4. Telophase – a. Begins as chromatids reach the opposite poles of the cell. b. Chromosomes uncoil and revert back to chromatin. c. Spindle breaks down and the nucleus reappears. d. Cytokinesis – cytoplasm divides 1) In animal cells, plasma membrane pinches together to form two new daughter cells. 2) In plant cells, a cell plate forms in the center of cell.

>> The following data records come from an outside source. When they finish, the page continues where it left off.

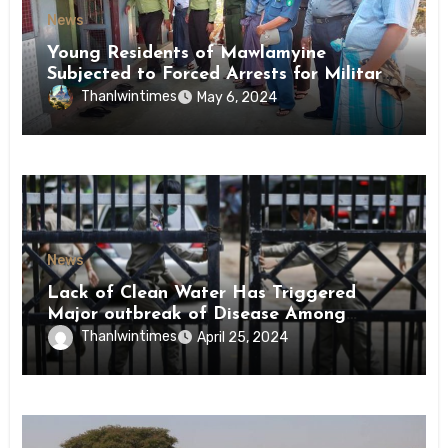
News
Young Residents of Mawlamyine
Subjected to Forced Arrests for Military
Conscription Mon State
Thanlwintimes
May 6, 2024
News
Lack of Clean Water Has Triggered
Major outbreak of Disease Among
Inmates of Kyaikmaraw Prison Mon
Thanlwintimes
April 25, 2024
State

III. Meiosis A. Genes and Chromosomes 1. Diploid Number – cell with two of each kind of chromosome (2n) 2. Haploid Number – cell with one of each kind of chromosome (n) 3. Homologous Chromosomes – paired chromosomes a. Have genes for the same traits. B. Meiosis – cell division which produces gametes that contain ½ number of chromosomes. 1. Interphase – 2. Prophase I a. Each set of homologous chromosomes pair up and form a tetrad.
b. Crossing Over - homologous chromosomes in a tetrad sometimes exchange pieces. 3. Metaphase I a. Tetrads line up in the middle of the equator. 4. Anaphase I a. Homologous chromosomes separate and move to opposite poles.
5. Telophase I a. Cell splits and now contain ½ the number of original chromosomes C. Meiosis II 1. Prophase II 2. Metaphase II 3. Anaphase II Same as Mitosis 4. Telophase II a. Four haploid cells are formed. 1) Males -- sperm cells 2) Females -- Eggs b. Zygote – cell that results when the egg is fertilized.
D. Genetic Variation 1. Meiosis results in cells that are different from the original cells. 2. Produces organisms that vary from the parent. a. In people, 70 trillion different zygotes are possible.